Riverside-Brookfield High School senior Nick Fucinato never imagined he would star in a football game.
That’s understandable because to be a football star one actually has to play football.
Fucinato had never done that, but it didn’t stop him from kicking three field goals in the Bulldogs’ 22-0 victory over Morton on Aug. 29. It was the first time in a decade RBHS had won its season opener.
“Everyone was congratulating me but it was more about the win,” Fucinato said. “We haven’t won [the] first game in like 10 years, so it was huge.”
The 5-10, 205-pound Fucinato was a reserve on the varsity basketball and baseball teams last year but had no prior football experience when RBHS coach Brendan Curtin discovered him one day over the summer kicking field goals with his buddies at the football stadium.
“I was walking from my office to the equipment shed and saw a couple kids at the 30-yard line,” Curtin said. “I got to the far hash and they’re like, ‘hey, Coach Curtin, you should take a look at this kid.’
“I stopped and watched and he drilled one from 40 yards and so I said, ‘Do it again,’ and he knocked another one in.”
Given the kicking challenges the Bulldogs have had in recent years, Curtin immediately was intrigued.
“I walked over and I had seen Nick around the building before, but didn’t know him personally,” Curtin said. “I knew he was an athlete. We started talking and I asked him if he’d be interested. Told him what it entailed and he was out the next Monday. The rest is history.”
Fucinato’s leg strength was developed playing soccer, which he quit after breaking his right ankle in seventh grade. He was booting footballs with his friends for fun and never thought about joining the football team until Curtin asked him to.
“One day we just came out kicking field goals and Coach Curtin saw me and he just asked me whether I wanted to come out for the team and I was like, ‘why not?'” Fucinato said. “Goofing around I knew I could kick it pretty far, so I thought might as well help the team. I knew there was an open spot at kicker.”

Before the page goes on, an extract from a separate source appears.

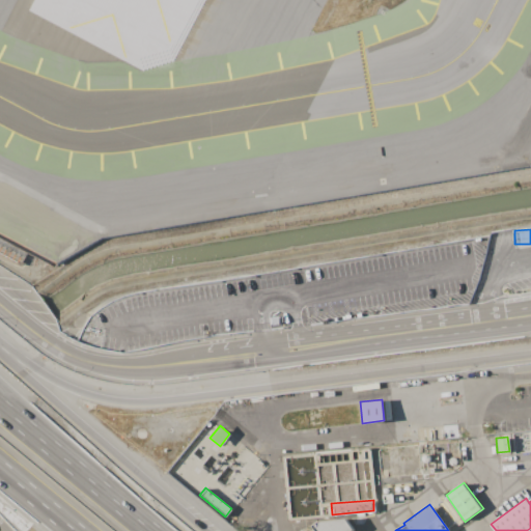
[(310,527),(306,526),(303,527),(300,528),(298,530),(297,530),(350,530),(353,529),(344,518),(316,520),(310,525),(310,527)]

Fucinato’s debut was memorable but by no means easy. His first kick was not a point-after but a 38-yard field goal try in the second quarter with the game still scoreless.
Not only did Fucinato make that one, but he also connected from 36 and 26 yards. He later added an extra point [a second PAT attempt was aborted because of an errant snap].
“A lot of people were surprised I pulled the trigger for the 38-yarder on his first kick of his high school career,” Curtin said. “But I knew that was at about the top of his range and he looked pretty good during pregame and was looking good in the days leading up to that, so I said, ‘let’s give it a go.'”
Curtin said that Fucinato has had both good days and bad days at practice but is impressed by how he has stuck with it. The Bulldogs are thrilled to have a reliable kicker.
“Obviously, it’s a welcome addition,” Curtin said. “We’ve struggled with identifying a kicker and we’ve got a couple athletes on the team that can kick but they have other responsibilities. We want those guys scoring touchdowns, so it’s always nice when you can have a kicker who can dedicate his practice time to putting the ball through the uprights and making sure we get a good, deep kickoff.”
Fucinato said he’s kicked field goals as long as 45 in practice but never in a game simulation. Even so, a range out to 40 yards gives the Bulldogs some flexibility with their red-zone play calling.
“Any time you’re talking about putting points on the board it’s important,” Curtin said. “So as an offensive coordinator myself, it’s always nice to be able to get the ball inside the 20 and you know you can take a couple shots at the end zone and you’re still going to come away with points if you’ve got a good kicker.”
If any of the Bulldogs, most of whom have played the game for years and given three or four seasons to the program, are unhappy with the attention Fucinato received for his first-game feat, they haven’t shown it.
“I think this is a football team that really loves the game and enjoys the game and they’ve accepted him with open arms,” Curtin said. “They know that the role of the kicker is a little bit different than everybody else. He doesn’t do as much of the dirty work but obviously he’s under tremendous pressure when it’s time to perform.
“I think everyone admires and respects him for coming out. It certainly wasn’t an easy thing to do. These guys have been working at it for a long time and it does take courage to do what he’s doing.”
For his part, Fucinato knows he wouldn’t succeed without the protection of the offensive line and the sure hands of holder Dean Zigulich, a starting wide receiver who ironically would have been the kicker had Fucinato not joined the team.
“I’ve known most of the guys over the years from other sports and just hanging out, but everyone has been real accepting and it’s been nice,” Fucinato said. “The offensive line is great. The snapper is Frank Urbanksi; he does great. Even Dan Magee, who is the backup snapper, when Frank went down he did a great job. Dean does a great job holding so it was pretty much all him.”
Fucinato doesn’t have any plans to continue kicking in college. His main goal is to help the Bulldogs make the playoffs.
What message does he have for kids thinking about trying a new sport in high school?
“I’d say just go for it and why not,” Fucinato said. “If you work hard, you can do great things.”